The Cold War changed all that. As Arthur Vandenberg, Republican chair of the Senate Foreign Relations Committee, advised President Harry Truman in 1947, in order to get Congress to pass the Truman Doctrine, committing the country to fight against revolutionary movements and Soviet influence everywhere in the world, as if they were one and the same, Truman would “have to scare the hell out of the American people.” The U.S. ruling class did exactly that through anti-communism – asserting that all Communists were spies and saboteurs for the Soviets, who were out to conquer the world. Over the next 44 years, the U.S. spent trillions to fight the Cold War. U.S. military and covert interventions throughout the world cost millions of lives.

The Cold War also led U.S. scholars to downplay the Soviet contribution to the war, while the Soviets greatly underestimated their devastation so as to appear less weak to the U.S. and its allies.

Today, a group of military historians are trying to set the record straight. Even for a history teacher like myself, some of the new findings are surprising.

Although it has long been accepted that the Soviet Union suffered 20-25 million deaths in the war – nearly half of all World War II deaths – new figures put the Soviet losses at closer to 50 million, and show that important parts of the war were unreported.

Given this new documentation, it becomes even more remarkable that the Soviets prevailed against the war of extermination that the Nazi Wehrmacht and their Axis allies launched against them. That their victory was the most important factor in saving the world from fascist hegemony becomes more indisputable.

Many U.S. and European historians used self-serving German army documents to portray the Soviets as victorious solely because of their large armies and the Russian winter. This fitted in nicely with anti-communist views of the Soviet Union as a nation of backward people, incapable of initiative, led by tyrants.

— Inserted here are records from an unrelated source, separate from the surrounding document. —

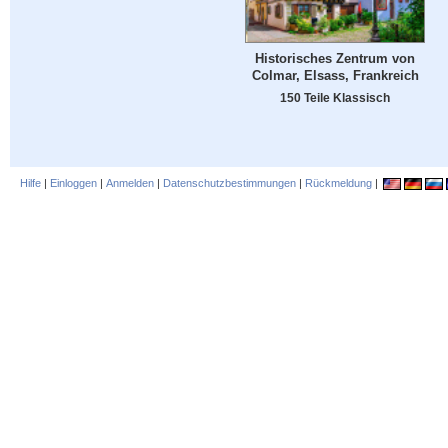
Historisches Zentrum von
Colmar, Elsass, Frankreich
150 Teile Klassisch
Hilfe
|
Einloggen
|
Anmelden
|
Datenschutzbestimmungen
|
Rückmeldung
|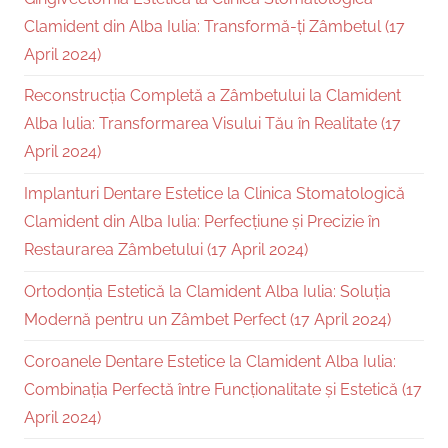
Clamident din Alba Iulia: Transformă-ți Zâmbetul (17
April 2024)
Reconstrucția Completă a Zâmbetului la Clamident
Alba Iulia: Transformarea Visului Tău în Realitate (17
April 2024)
Implanturi Dentare Estetice la Clinica Stomatologică
Clamident din Alba Iulia: Perfecțiune și Precizie în
Restaurarea Zâmbetului (17 April 2024)
Ortodonția Estetică la Clamident Alba Iulia: Soluția
Modernă pentru un Zâmbet Perfect (17 April 2024)
Coroanele Dentare Estetice la Clamident Alba Iulia:
Combinația Perfectă între Funcționalitate și Estetică (17
April 2024)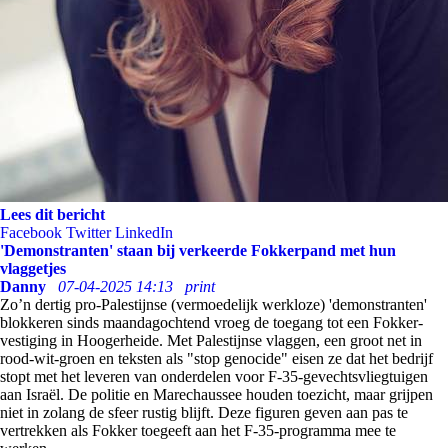
Lees dit bericht
Facebook
Twitter
LinkedIn
'Demonstranten' staan bij verkeerde Fokkerpand met hun
vlaggetjes
Danny
07-04-2025 14:13
print
Zo’n dertig pro-Palestijnse (vermoedelijk werkloze) 'demonstranten'
blokkeren sinds maandagochtend vroeg de toegang tot een Fokker-
vestiging in Hoogerheide. Met Palestijnse vlaggen, een groot net in
rood-wit-groen en teksten als "stop genocide" eisen ze dat het bedrijf
stopt met het leveren van onderdelen voor F-35-gevechtsvliegtuigen
aan Israël. De politie en Marechaussee houden toezicht, maar grijpen
niet in zolang de sfeer rustig blijft. Deze figuren geven aan pas te
vertrekken als Fokker toegeeft aan het F-35-programma mee te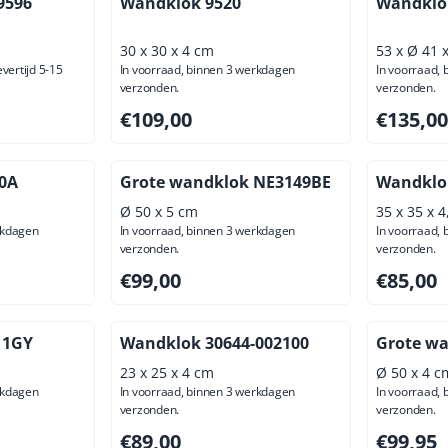
9596
Wandklok 9520
Wandklo
30 x 30 x 4 cm
53 x Ø 41 
evertijd 5-15
In voorraad, binnen 3 werkdagen
In voorraad,
verzonden.
verzonden.
ief btw: 80,17
Prijs: 109,00, exclusief btw: 90,08
Prijs: 135
€109,00
€135,00
0A
Grote wandklok NE3149BE
Wandklo
Ø 50 x 5 cm
35 x 35 x 
rkdagen
In voorraad, binnen 3 werkdagen
In voorraad,
verzonden.
verzonden.
ief btw: 66,07
Prijs: 99,00, exclusief btw: 81,82
Prijs: 85,
€99,00
€85,00
11GY
Wandklok 30644-002100
Grote w
23 x 25 x 4 cm
Ø 50 x 4 c
rkdagen
In voorraad, binnen 3 werkdagen
In voorraad,
verzonden.
verzonden.
ief btw: 80,99
Prijs: 89,00, exclusief btw: 73,55
Prijs: 99,
€89,00
€99,95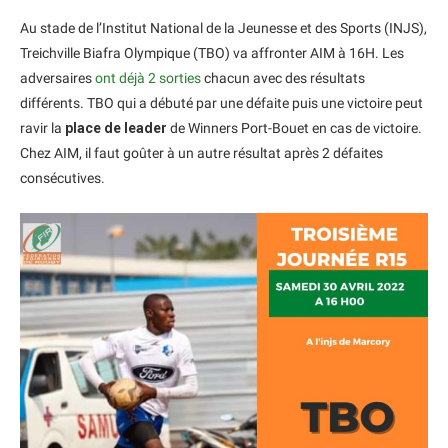
Au stade de l’Institut National de la Jeunesse et des Sports (INJS),
Treichville Biafra Olympique (TBO) va affronter AIM à 16H. Les
adversaires
ont déjà 2 sorties
chacun avec des résultats
différents. TBO qui a débuté par une défaite puis une victoire peut
ravir la
place de leader
de Winners Port-Bouet en cas de victoire.
Chez AIM, il faut goûter à un autre résultat après 2 défaites
consécutives.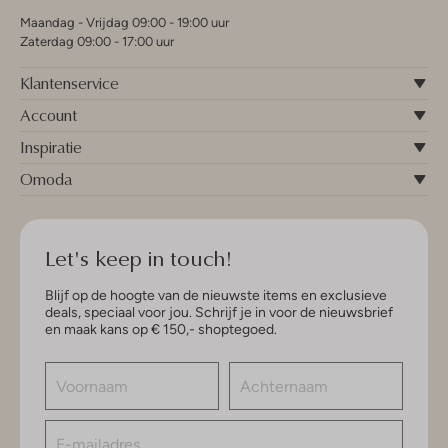
Maandag - Vrijdag 09:00 - 19:00 uur
Zaterdag 09:00 - 17:00 uur
Klantenservice
Account
Inspiratie
Omoda
Let's keep in touch!
Blijf op de hoogte van de nieuwste items en exclusieve
deals, speciaal voor jou. Schrijf je in voor de nieuwsbrief
en maak kans op € 150,- shoptegoed.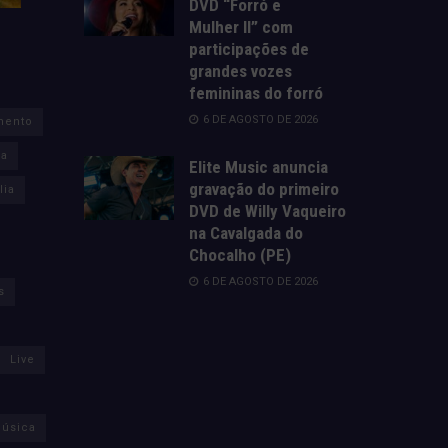
DVD “Forró e
Mulher II” com
participações de
grandes vozes
femininas do forró
6 DE AGOSTO DE 2026
mento
za
Elite Music anuncia
gravação do primeiro
lia
DVD de Willy Vaqueiro
na Cavalgada do
Chocalho (PE)
6 DE AGOSTO DE 2026
s
Live
úsica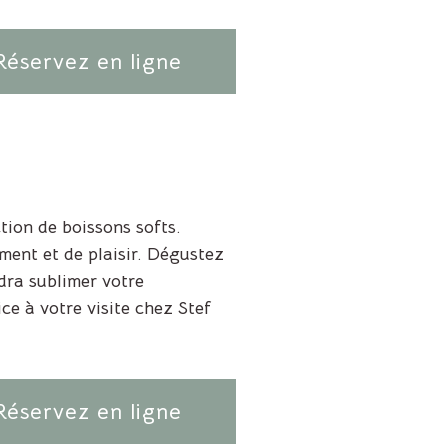
Réservez en ligne
ion de boissons softs.
ment et de plaisir. Dégustez
dra sublimer votre
e à votre visite chez Stef
Réservez en ligne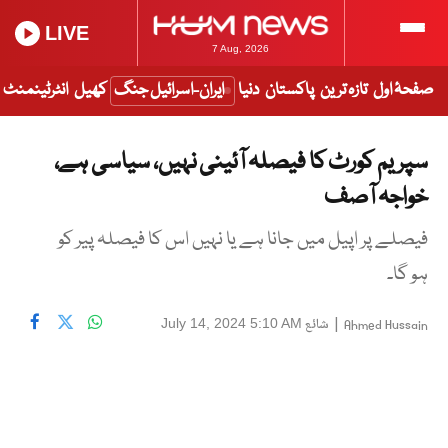
LIVE
7 Aug, 2026
صفحۂ اول
تازہ ترین
پاکستان
دنیا
ایران-اسرائیل جنگ
کھیل
انٹرٹینمنٹ
سپریم کورٹ کا فیصلہ آئینی نہیں، سیاسی ہے،
خواجہ آصف
فیصلے پر اپیل میں جانا ہے یا نہیں اس کا فیصلہ پیر کو
ہو گا۔
|
شائع
July 14, 2024 5:10 AM
Ahmed Hussain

New research clearly shows Soviet generals outmaneuvering the Nazis in many important campaigns, and Soviet weaponry and military production eventually outperforming the Nazis. Weather factors hurt and helped both sides.

New research shows the connection between the fascist genocide against the Jewish people of Europe and the fascist war against the Soviet people (see Christopher Browning, “Origins of the Final Solution”). Hitler’s war aimed at exterminating all Jewish people and all Communists, and enslaving the Slavic nationalities. In the Hitler fascists’ twisted worldview, this would complete the mission of the medieval Teutonic knights, who participated in the Crusades and a Holy War against the Slavic peoples.

Using such ideas, German fascism carried through Europe an imperialist policy of military conquest of raw materials, productive forces and labor pools, treating European lives with the same contempt that European imperialist powers had shown the peoples of Africa and Asia.

The new research also highlights the importance of the campaign – led by Communist Party activists – for the U.S. to launch a second, western front. Millions of Jews and many more non-Jews might have survived had the second front been launched a year or more earlier. The research strengthens the view that the second front was postponed to bleed the Soviets, in order to reduce their postwar power. Millions of Jews and non-Jews, as I see it, perished because of these decisions.

Finally, the new research should help us appreciate more the Soviet achievement in making possible the victory over fascism, and the enormous loss to all anti-imperialist struggles that the destruction of the Soviet Union means today. The socialist character of the Soviet Union made it possible for its people to work collectively in the face of terrible hardships, to win against the most powerful and brutal military machine in history, just as socialism has enabled the Cuban people to survive decades of imperialist encirclement. The struggles against imperialism, racism and anti-Semitism and for working-class power and socialism are inseparable.